According to a recent report by Cornerstone Research, the first half of 2025 saw AI and crypto as leading subjects in securities class-action complaints. Specifically, there were 12 filings related to AI and 6 related to crypto, both nearing the full-year count from the previous year.

This surge comes despite the total number of securities class actions filed for shareholder losses remaining steady, with 114 lawsuits in the first half of 2025 compared to 115 in the latter half of 2024.

The data indicates that investors continue to pursue legal action against crypto firms, even as U.S. regulatory authorities like the Justice Department and the Securities and Exchange Commission have eased crypto-related enforcement under the current administration.

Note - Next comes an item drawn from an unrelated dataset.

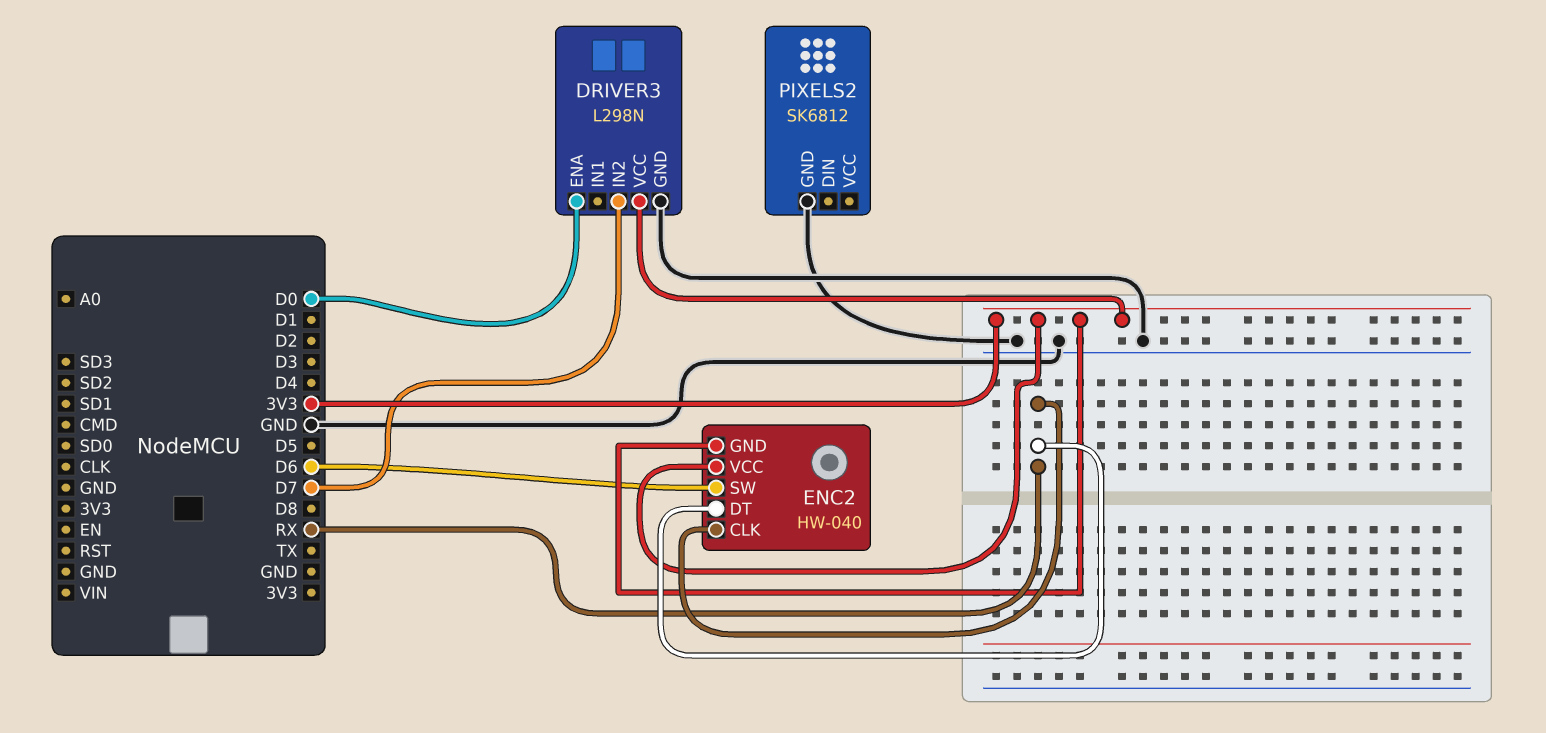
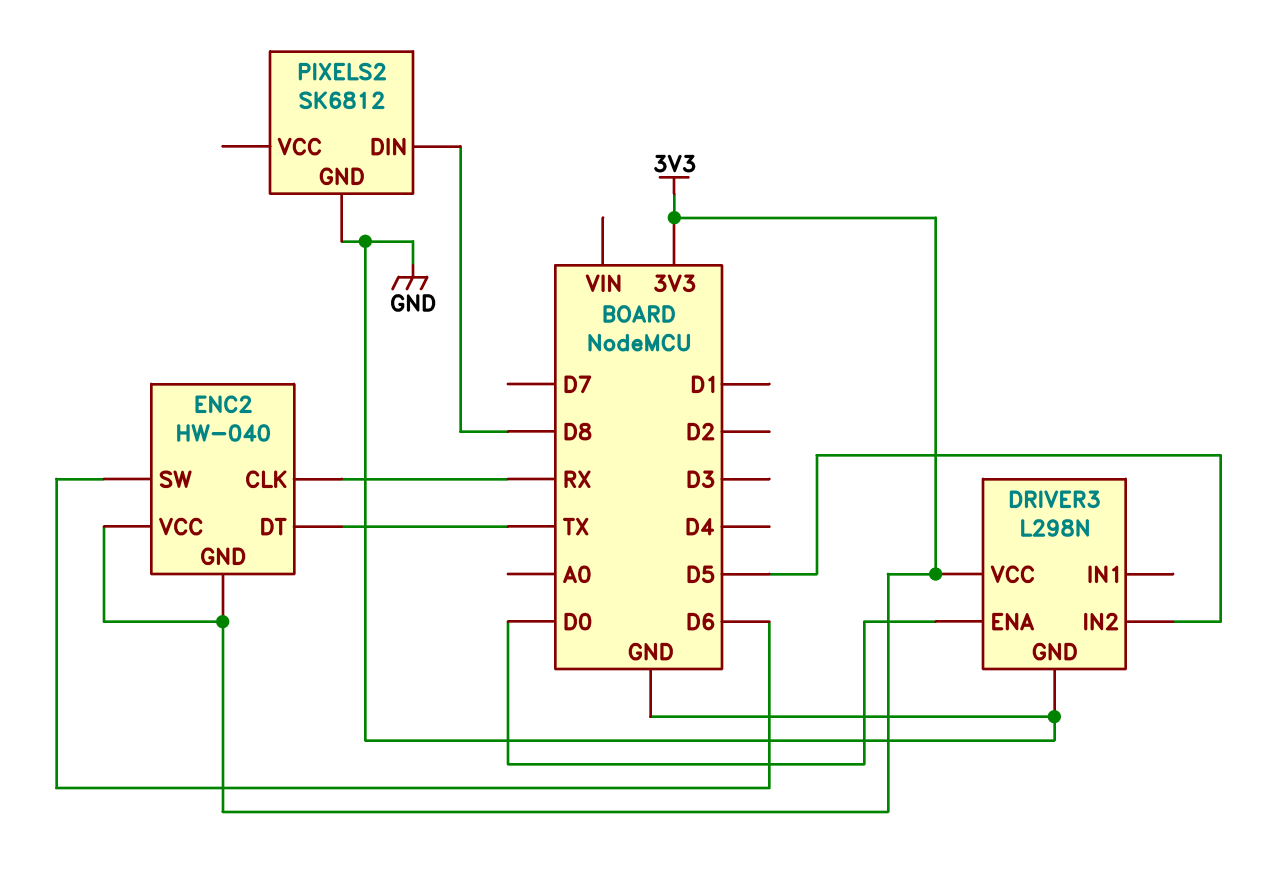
DRIVER3 pin IN2: D7 -> D5
ENC2 pin DT: RX -> TX
PIXELS2 pin DIN: none -> D8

Crypto Class Actions Approaching 2024 Levels

In 2024, there were seven crypto-linked class-action lawsuits filed, and with six already lodged in 2025, the pace signals a potential doubling of last year’s total by year-end. Half of these new lawsuits targeted crypto issuers, while others named crypto miners and companies adjacent to cryptocurrency operations, such as those selling mining equipment or collaborating with crypto businesses.

Trends in SPAC-related complaints rising
Complaints concerning Special Purpose Acquisition Companies (SPACs) involved in taking companies public are also on the rise, per Cornerstone Research.

Notably, the law firm Burwick Law filed half of the crypto-related complaints this year, including significant cases against Pump.fun and the controversial LIBRA memecoin.

Max Burwick, founder of Burwick Law, emphasized that civil litigation often serves as an essential route to accountability, particularly in the evolving cryptocurrency space where other remedies may lag.

Other filings came from firms such as Pomerantz LLP and Glancy Prongay & Murray, showcasing continued legal scrutiny within the sector.

The Rise of “AI-Washing” as a Litigation Driver

The report also highlights a significant rise in AI-related securities lawsuits. With 12 cases filed in the first half of 2025, these almost match the 15 filed throughout 2024.

Joseph Grundfest, a Stanford law professor and former SEC Commissioner, pointed to “AI washing”—where companies exaggerate or misrepresent their AI capabilities—as a central reason behind this increase. Such practices can lead to investor losses once the truth emerges, prompting legal actions.

Grundfest succinctly stated that this phenomenon explains the surge in AI-related securities litigation.